Yönetici ve Halk Arasındaki Bağ Üzerine
Ey yöneticiler! Yeryüzünde hakkın ve adaletin temsilcisi olarak oturduğunuz makamlar, size bir yük ve sorumluluk olarak verilmiştir. Bu koltuklarda oturmak bir lütuf değil, halkınıza hizmet yolunda üstlenilen bir emanet ve görevdir. Yönettiğiniz halkın derdini dert edinmek, ihtiyaçlarını karşılamak ve onların huzurunu sağlamak bir hükümdarın en büyük vazifesidir. Lakin ne yazık ki, halkın sıkıntılar içinde kıvrandığı, zorluklarla mücadele ettiği bir dönemde, sizlerin lüks içinde yaşadığını görmek halkın yüreğinde bir yara açmaktadır.
Bilinmelidir ki adaletle yönetmek; halka en yakın olmayı, onların içinde bulunmayı, yoksullukla mücadele edenlerin halini anlamayı gerektirir. İnsanlar açlık, yokluk ve zorluklarla sınanırken, bir yöneticinin ihtişam içinde yaşaması, adaletin ruhuna aykırıdır. Ben, bu davanın bir neferi olarak halkın sıkıntılarına ortak olmanın, onların derdini yürekten hissetmenin erdemini her daim öncelikli gördüm. Her bir insanın gönlüne, aklına ve ihtiyaçlarına özenle yaklaşmak, her yöneticinin boynunun borcudur.
Halkın İçinde Yaşamak, Onların Derdiyle Hemhal Olmak
Ey yöneticiler! Halkın dertleriyle dertlenmek, onların arasında yaşamak, zorluklarını anlamak ve onların omuzlarına yük olan meseleleri kendi sırtınızda hissetmek bir idarecinin asli görevidir. Bir yöneticinin makamı halkının gönlünde olmalıdır, o makamları güç ve gösteriş yeri değil, tevazu ve hizmetle yücelen bir konum olarak bilmelidir. İnsanların zor günlerinde onların yanında bulunmak, onların yaşam şartlarını paylaşmak, bir liderin en büyük fazileti olmalıdır.
Zulüm ve Haksızlık Karşısında Sessiz Kalmamak
Zulüm, sadece zalimin değil, buna sessiz kalan her bireyin omuzlarında bir vebaldir.

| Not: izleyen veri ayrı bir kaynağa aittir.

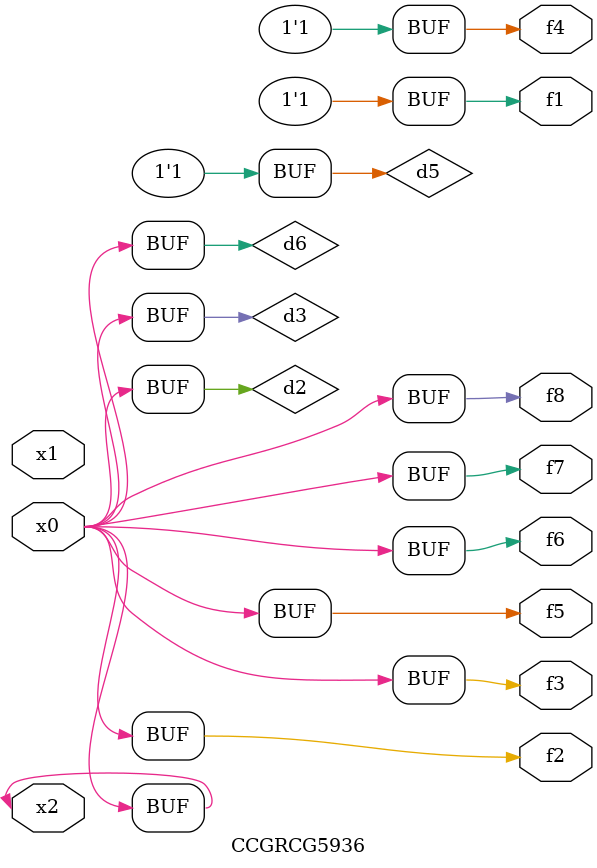
<source format=v>
module CCGRCG5936(
	input x0, x1, x2,
	output f1, f2, f3, f4, f5, f6, f7, f8
);

	wire d1, d2, d3, d4, d5, d6;

	xnor (d1, x2);
	buf (d2, x0, x2);
	and (d3, x0);
	xnor (d4, x1, x2);
	nand (d5, d1, d3);
	buf (d6, d2, d3);
	assign f1 = d5;
	assign f2 = d6;
	assign f3 = d6;
	assign f4 = d5;
	assign f5 = d6;
	assign f6 = d6;
	assign f7 = d6;
	assign f8 = d6;
endmodule

</source>
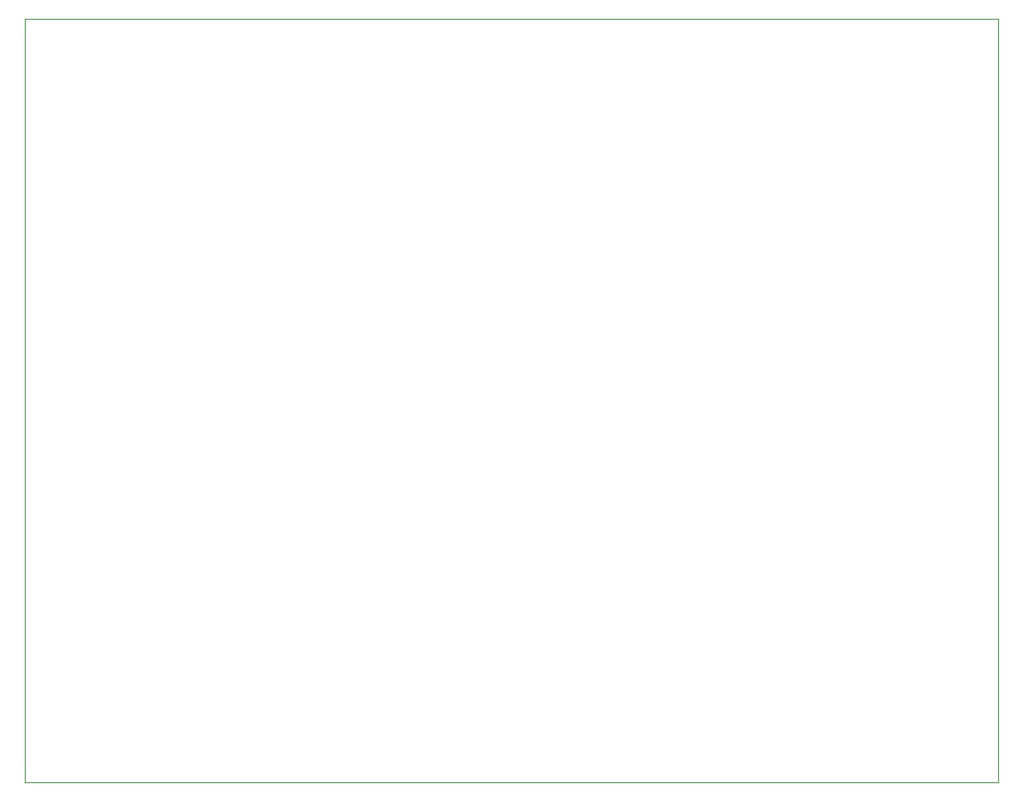
<source format=gbr>
%TF.GenerationSoftware,KiCad,Pcbnew,9.0.3*%
%TF.CreationDate,2025-07-24T13:33:21+07:00*%
%TF.ProjectId,shield,73686965-6c64-42e6-9b69-6361645f7063,rev?*%
%TF.SameCoordinates,Original*%
%TF.FileFunction,Profile,NP*%
%FSLAX46Y46*%
G04 Gerber Fmt 4.6, Leading zero omitted, Abs format (unit mm)*
G04 Created by KiCad (PCBNEW 9.0.3) date 2025-07-24 13:33:21*
%MOMM*%
%LPD*%
G01*
G04 APERTURE LIST*
%TA.AperFunction,Profile*%
%ADD10C,0.050000*%
%TD*%
G04 APERTURE END LIST*
D10*
X90855800Y-69469000D02*
X187147200Y-69469000D01*
X187147200Y-144907000D01*
X90855800Y-144907000D01*
X90855800Y-69469000D01*
M02*

</source>
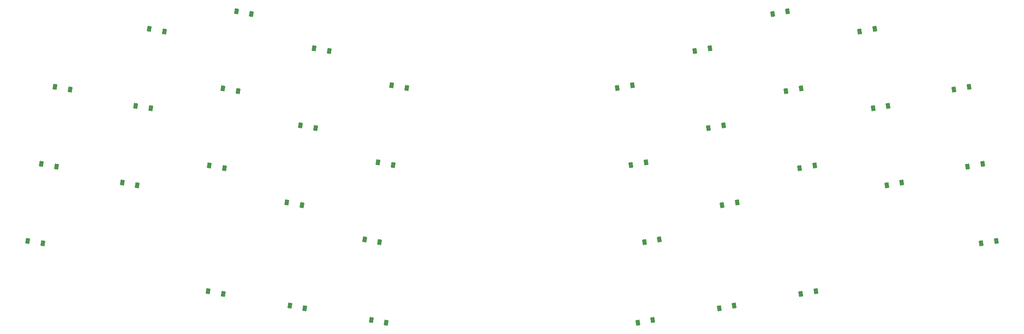
<source format=gbr>
%TF.GenerationSoftware,KiCad,Pcbnew,8.0.1*%
%TF.CreationDate,2024-05-10T10:41:52+02:00*%
%TF.ProjectId,main,6d61696e-2e6b-4696-9361-645f70636258,v1.0.0*%
%TF.SameCoordinates,Original*%
%TF.FileFunction,Paste,Bot*%
%TF.FilePolarity,Positive*%
%FSLAX46Y46*%
G04 Gerber Fmt 4.6, Leading zero omitted, Abs format (unit mm)*
G04 Created by KiCad (PCBNEW 8.0.1) date 2024-05-10 10:41:52*
%MOMM*%
%LPD*%
G01*
G04 APERTURE LIST*
G04 Aperture macros list*
%AMRotRect*
0 Rectangle, with rotation*
0 The origin of the aperture is its center*
0 $1 length*
0 $2 width*
0 $3 Rotation angle, in degrees counterclockwise*
0 Add horizontal line*
21,1,$1,$2,0,0,$3*%
G04 Aperture macros list end*
%ADD10RotRect,0.900000X1.200000X350.000000*%
%ADD11RotRect,0.900000X1.200000X10.000000*%
G04 APERTURE END LIST*
D10*
%TO.C,D9*%
X96446962Y-36768796D03*
X99696828Y-37341834D03*
%TD*%
D11*
%TO.C,D29*%
X198993764Y-62133272D03*
X202243630Y-61560234D03*
%TD*%
D10*
%TO.C,D15*%
X130163558Y-52868209D03*
X133413424Y-53441247D03*
%TD*%
D11*
%TO.C,D20*%
X255299048Y-70482809D03*
X258548914Y-69909771D03*
%TD*%
%TO.C,D36*%
X183607869Y-104447855D03*
X186857735Y-103874817D03*
%TD*%
%TO.C,D21*%
X252347029Y-53741078D03*
X255596895Y-53168040D03*
%TD*%
%TO.C,D25*%
X218804077Y-70825299D03*
X222053943Y-70252261D03*
%TD*%
D10*
%TO.C,D10*%
X107401224Y-78301963D03*
X110651090Y-78875001D03*
%TD*%
D11*
%TO.C,D23*%
X234794139Y-57851555D03*
X238044005Y-57278517D03*
%TD*%
D10*
%TO.C,D14*%
X127211541Y-69609942D03*
X130461407Y-70182980D03*
%TD*%
%TO.C,D1*%
X51095937Y-86651506D03*
X54345803Y-87224544D03*
%TD*%
%TO.C,D12*%
X113305263Y-44818503D03*
X116555129Y-45391541D03*
%TD*%
%TO.C,D13*%
X124259519Y-86351671D03*
X127509385Y-86924709D03*
%TD*%
D11*
%TO.C,D22*%
X237746154Y-74593286D03*
X240996020Y-74020248D03*
%TD*%
%TO.C,D26*%
X215852058Y-54083568D03*
X219101924Y-53510530D03*
%TD*%
D10*
%TO.C,D5*%
X74552866Y-57278518D03*
X77802732Y-57851556D03*
%TD*%
%TO.C,D2*%
X54047953Y-69909775D03*
X57297819Y-70482813D03*
%TD*%
D11*
%TO.C,D31*%
X185087476Y-86924711D03*
X188337342Y-86351673D03*
%TD*%
D10*
%TO.C,D4*%
X71600848Y-74020243D03*
X74850714Y-74593281D03*
%TD*%
%TO.C,D6*%
X77504884Y-40536785D03*
X80754750Y-41109823D03*
%TD*%
%TO.C,D16*%
X90286060Y-97623485D03*
X93535926Y-98196523D03*
%TD*%
D11*
%TO.C,D33*%
X179183441Y-53441250D03*
X182433307Y-52868212D03*
%TD*%
%TO.C,D32*%
X182135459Y-70182982D03*
X185385325Y-69609944D03*
%TD*%
D10*
%TO.C,D8*%
X93494940Y-53510532D03*
X96744806Y-54083570D03*
%TD*%
%TO.C,D17*%
X108012594Y-100749152D03*
X111262460Y-101322190D03*
%TD*%
D11*
%TO.C,D28*%
X201945782Y-78875005D03*
X205195648Y-78301967D03*
%TD*%
D10*
%TO.C,D18*%
X125739134Y-103874820D03*
X128989000Y-104447858D03*
%TD*%
D11*
%TO.C,D30*%
X196041735Y-45391544D03*
X199291601Y-44818506D03*
%TD*%
%TO.C,D35*%
X201334403Y-101322193D03*
X204584269Y-100749155D03*
%TD*%
%TO.C,D19*%
X258251062Y-87224548D03*
X261500928Y-86651510D03*
%TD*%
D10*
%TO.C,D11*%
X110353236Y-61560235D03*
X113603102Y-62133273D03*
%TD*%
%TO.C,D7*%
X90542923Y-70252259D03*
X93792789Y-70825297D03*
%TD*%
D11*
%TO.C,D34*%
X219060944Y-98196527D03*
X222310810Y-97623489D03*
%TD*%
%TO.C,D24*%
X231842110Y-41109820D03*
X235091976Y-40536782D03*
%TD*%
D10*
%TO.C,D3*%
X56999970Y-53168040D03*
X60249836Y-53741078D03*
%TD*%
D11*
%TO.C,D27*%
X212900042Y-37341836D03*
X216149908Y-36768798D03*
%TD*%
M02*

</source>
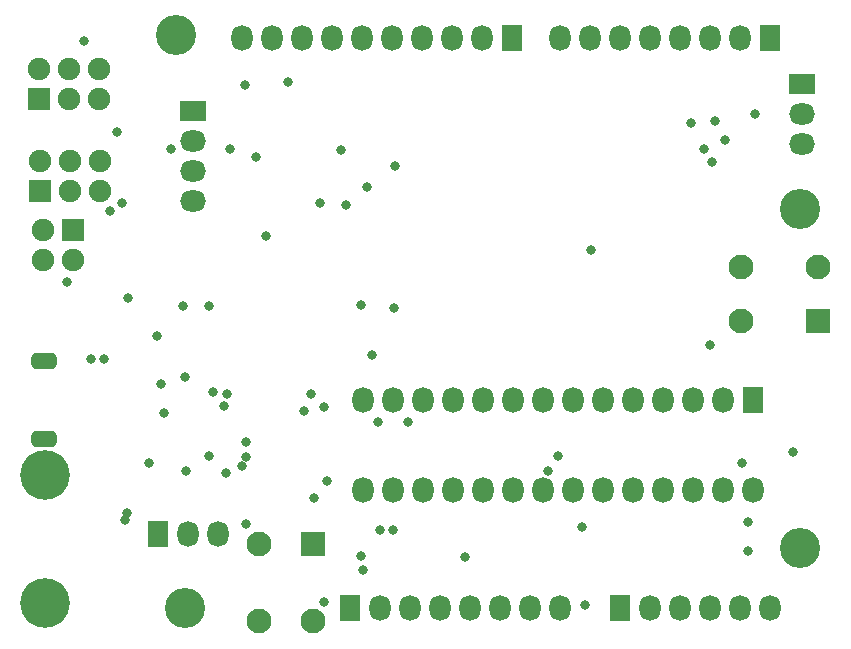
<source format=gbs>
G04*
G04 #@! TF.GenerationSoftware,Altium Limited,Altium Designer,20.1.7 (139)*
G04*
G04 Layer_Color=16711935*
%FSLAX44Y44*%
%MOMM*%
G71*
G04*
G04 #@! TF.SameCoordinates,E8198626-57D4-45C4-B418-2AD32184AFD2*
G04*
G04*
G04 #@! TF.FilePolarity,Negative*
G04*
G01*
G75*
%ADD39R,2.1000X2.1000*%
%ADD59O,1.8000X2.2000*%
%ADD60R,1.8000X2.2000*%
%ADD61C,3.4000*%
G04:AMPARAMS|DCode=62|XSize=2.2mm|YSize=1.4mm|CornerRadius=0.46mm|HoleSize=0mm|Usage=FLASHONLY|Rotation=0.000|XOffset=0mm|YOffset=0mm|HoleType=Round|Shape=RoundedRectangle|*
%AMROUNDEDRECTD62*
21,1,2.2000,0.4800,0,0,0.0*
21,1,1.2800,1.4000,0,0,0.0*
1,1,0.9200,0.6400,-0.2400*
1,1,0.9200,-0.6400,-0.2400*
1,1,0.9200,-0.6400,0.2400*
1,1,0.9200,0.6400,0.2400*
%
%ADD62ROUNDEDRECTD62*%
%ADD63C,2.1000*%
%ADD64R,2.1000X2.1000*%
%ADD65R,1.9000X1.9000*%
%ADD66C,1.9000*%
%ADD67O,2.2000X1.8000*%
%ADD68R,2.2000X1.8000*%
%ADD69C,4.2000*%
%ADD70C,0.8000*%
D39*
X247500Y79500D02*
D03*
D59*
X290450Y125730D02*
D03*
X315850D02*
D03*
X341250D02*
D03*
X366650D02*
D03*
X392050D02*
D03*
X417450D02*
D03*
X442850D02*
D03*
X468250D02*
D03*
X493650D02*
D03*
X519050D02*
D03*
X544450D02*
D03*
X569850D02*
D03*
X595250D02*
D03*
X620650D02*
D03*
X290450Y201930D02*
D03*
X315850D02*
D03*
X341250D02*
D03*
X366650D02*
D03*
X392050D02*
D03*
X417450D02*
D03*
X442850D02*
D03*
X468250D02*
D03*
X493650D02*
D03*
X519050D02*
D03*
X544450D02*
D03*
X569850D02*
D03*
X595250D02*
D03*
X365760Y508000D02*
D03*
X289560D02*
D03*
X340360D02*
D03*
X314960D02*
D03*
X391160D02*
D03*
X457200D02*
D03*
X482600D02*
D03*
X508000D02*
D03*
X533400D02*
D03*
X558800D02*
D03*
X584200D02*
D03*
X609600D02*
D03*
X264160D02*
D03*
X431800Y25400D02*
D03*
X406400D02*
D03*
X187960Y508000D02*
D03*
X635000Y25400D02*
D03*
X213360Y508000D02*
D03*
X609600Y25400D02*
D03*
X584200D02*
D03*
X558800D02*
D03*
X533400D02*
D03*
X330200D02*
D03*
X238760Y508000D02*
D03*
X381000Y25400D02*
D03*
X141600Y88000D02*
D03*
X304800Y25400D02*
D03*
X167000Y88000D02*
D03*
X355600Y25400D02*
D03*
X457200D02*
D03*
D60*
X620650Y201930D02*
D03*
X416560Y508000D02*
D03*
X635000D02*
D03*
X508000Y25400D02*
D03*
X116200Y88000D02*
D03*
X279400Y25400D02*
D03*
D61*
X132000Y510500D02*
D03*
X660000Y363500D02*
D03*
X660400Y76200D02*
D03*
X139700Y25400D02*
D03*
D62*
X20500Y169000D02*
D03*
Y235000D02*
D03*
D63*
X675500Y314000D02*
D03*
X610500D02*
D03*
Y269000D02*
D03*
X247500Y14500D02*
D03*
X202500D02*
D03*
Y79500D02*
D03*
D64*
X675500Y269000D02*
D03*
D65*
X45000Y345400D02*
D03*
X15600Y456500D02*
D03*
X16700Y379100D02*
D03*
D66*
X19600Y345400D02*
D03*
X45000Y320000D02*
D03*
X19600D02*
D03*
X41000Y456500D02*
D03*
Y481900D02*
D03*
X67500Y404500D02*
D03*
X66400Y481900D02*
D03*
Y456500D02*
D03*
X42100Y379100D02*
D03*
Y404500D02*
D03*
X67500Y379100D02*
D03*
X16700Y404500D02*
D03*
X15600Y481900D02*
D03*
D67*
X662000Y418200D02*
D03*
Y443600D02*
D03*
X146000Y369800D02*
D03*
Y420600D02*
D03*
Y395200D02*
D03*
D68*
X662000Y469000D02*
D03*
X146000Y446000D02*
D03*
D69*
X21000Y138000D02*
D03*
Y30000D02*
D03*
D70*
X191101Y96500D02*
D03*
X119500Y215000D02*
D03*
X455500Y154500D02*
D03*
X654500Y158000D02*
D03*
X172500Y197000D02*
D03*
X70500Y236500D02*
D03*
X59500D02*
D03*
X259314Y133399D02*
D03*
X187500Y146000D02*
D03*
X191293Y153044D02*
D03*
X174281Y139887D02*
D03*
X257000Y30500D02*
D03*
X88654Y99846D02*
D03*
X140000Y142000D02*
D03*
X109000Y148500D02*
D03*
X121500Y190500D02*
D03*
X115500Y255646D02*
D03*
X91500Y288000D02*
D03*
X86500Y368500D02*
D03*
X254000D02*
D03*
X275500Y366500D02*
D03*
X288700Y69700D02*
D03*
X290500Y58000D02*
D03*
X586000Y403000D02*
D03*
X483000Y329000D02*
D03*
X208000Y340500D02*
D03*
X39379Y301414D02*
D03*
X248500Y119000D02*
D03*
X138000Y281000D02*
D03*
X160000Y154500D02*
D03*
X174789Y207132D02*
D03*
X139500Y221000D02*
D03*
X159500Y281000D02*
D03*
X163000Y208500D02*
D03*
X246000Y206500D02*
D03*
X288500Y282000D02*
D03*
X316500Y279621D02*
D03*
X227000Y471000D02*
D03*
X190000Y468500D02*
D03*
X82000Y428500D02*
D03*
X54000Y505500D02*
D03*
X376500Y69000D02*
D03*
X446500Y142000D02*
D03*
X475250Y94558D02*
D03*
X616000Y73500D02*
D03*
X478000Y28000D02*
D03*
X584000Y248500D02*
D03*
X616000Y98500D02*
D03*
X293500Y382000D02*
D03*
X317000Y400000D02*
D03*
X567500Y436000D02*
D03*
X578500Y414000D02*
D03*
X199500Y407500D02*
D03*
X177500Y414500D02*
D03*
X127500Y414500D02*
D03*
X191500Y166000D02*
D03*
X240500Y192500D02*
D03*
X315500Y92000D02*
D03*
X304500Y91500D02*
D03*
X76000Y362000D02*
D03*
X257000Y195500D02*
D03*
X90500Y106000D02*
D03*
X271345Y413152D02*
D03*
X622000Y444000D02*
D03*
X588000Y438000D02*
D03*
X596846Y421654D02*
D03*
X611000Y148500D02*
D03*
X328000Y183000D02*
D03*
X303000D02*
D03*
X297500Y239500D02*
D03*
M02*

</source>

Ey yöneticiler, halkınızın içinde zulüm varsa, adalet yerini bulmuyorsa, yoksulluk ve çaresizlik yayılmışsa, o vakit sizin lüks içinde yaşamanız, bu yükü daha da ağır hale getirmektedir. Bir lider, halkının acılarına kayıtsız kalamaz, onların yaşadığı zorlukları görmezden gelemez. Adalet ve merhamet üzere kurulan bir yönetim, daima halkın yanında, onların sıkıntılarının içinde ve çözüm üretme gayreti içinde olmalıdır.
Adalet ve Tevazu ile Yol Almak
İslam ahlakı ve adalet, idarecilerin halkına yakın olmasını, onların sıkıntılarıyla bizzat meşgul olmasını emreder. Yüce Allah, bizleri halka hizmet etmemiz, onları koruyup kollamamız için görevlendirmiştir. Bu görevi tevazu ve sadelikle yerine getirmek, makam ve mevkinin ihtişamında boğulmadan, gerçek anlamda hizmet etmeye kendini adamaktır. Saraylar, gösteriş ve ihtişam idarecilere gerçek bir huzur getirmez; bilakis, halkla bütünleşmek, onların hayatının bir parçası olmak, kalpteki huzuru ve yönetimdeki bereketi artırır.
Son Söz
Ey yöneticiler! Ben, halkın yanında, onların sıkıntılarını omuzlayan bir idareci olmayı kendime düstur edinmişim. Sizin de halkın gönlünde yer edinebilmeniz, onların dertlerini dert edinmeniz, lüks ve ihtişamı bir kenara bırakıp, onların hayatına dokunan adil bir lider olmanızla mümkün olacaktır. Unutmayınız ki, bir gün tüm makamlar ve mevkiler son bulacak, ancak halkınızın gönlünde bıraktığınız iz ve Allah’ın huzurunda vereceğiniz hesap baki kalacaktır. Allah bizleri adaletin, tevazunun ve halkın hizmetinde olmanın bilinciyle yönetmeyi nasip eylesin. Amin.